The Japanese position remains that there is no territorial dispute to discuss. But that now seems at odds with the edgy situation around the islands.

"They won't say they accept this [that the islands are disputed], but they are just helpless in the face of this fact. Our power is much stronger than theirs, and we are also much closer than they are to the islands," said Xu Guangyu, a retired general in China's People's Liberation Army who now heads a think tank. "Now that our patrols have become regularized, they are actually very busy just trying to match us."

"While asking [the Chinese ships] to leave, we also have to be aware of safety. Their ship is also a national ship so we comprehend each other. It is a sensitive nation-to-nation matter, so we need to make sure the matter will not escalate," said Rear-Adm. Toshiya Yamazaki, deputy commander of the Japan Coast Guard base on Okinawa, which has seen its resources stretched trying to keep up with the daily Chinese maneuvers.

Asked whether he thinks the Chinese side is gaining the upper hand in the showdown, Rear Adm. Yamazaki sounds like a man who wishes he could take a tougher line towards the intruding Chinese ships. "That is a matter for the national government to decide."

Which means the situation will remain in flux for some time.

"In both countries, the leadership transitions probably decrease the willingness to take a more cooperative, or less escalatory, response, and in that sense it's encouraging tougher policies," said Taylor Fravel, an expert on East Asian security at the Massachusetts Institute of Technology.

He said an error at sea could quickly sea one or both sides sending warships towards the islands. "If there was an incident, a collision between government vessels where personnel from one or both sides were injured or killed, there would be demands from both sides for a more forceful response."

 

How the dispute started

In the background of the Japan-China islands dispute is the United States, which maintains a heavy military presence on nearby Okinawa, much to the resentment of a local population tired of screaming fighter jets and misbehaving troops. The U.S. is bound by treaty to protect Japan in the case of attack, although it's far from clear whether that document applies in the event of a strictly naval clash in disputed waters.

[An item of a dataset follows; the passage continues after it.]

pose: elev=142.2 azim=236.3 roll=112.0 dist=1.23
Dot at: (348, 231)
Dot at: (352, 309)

The question of who's right and who's wrong in this showdown depends on interpretation of history. The islands were Chinese until 1895, when they were surrendered to Japan along with Taiwan under the Treaty of Shimonoseki, which ended the First Sino-Japanese War. They've been under Tokyo's rule since then, except for the period of U.S. occupation, although Beijing and Taipei say they should have been returned to Chinese control following the end of the Second World War.

Taiwan also claims the islands, and dispatched a flotilla of fishing boats and fishery patrol vessels to the area in late September, leading to a swirling clash at sea with the Japan Coast Guard that saw each side bombard the other with water cannon.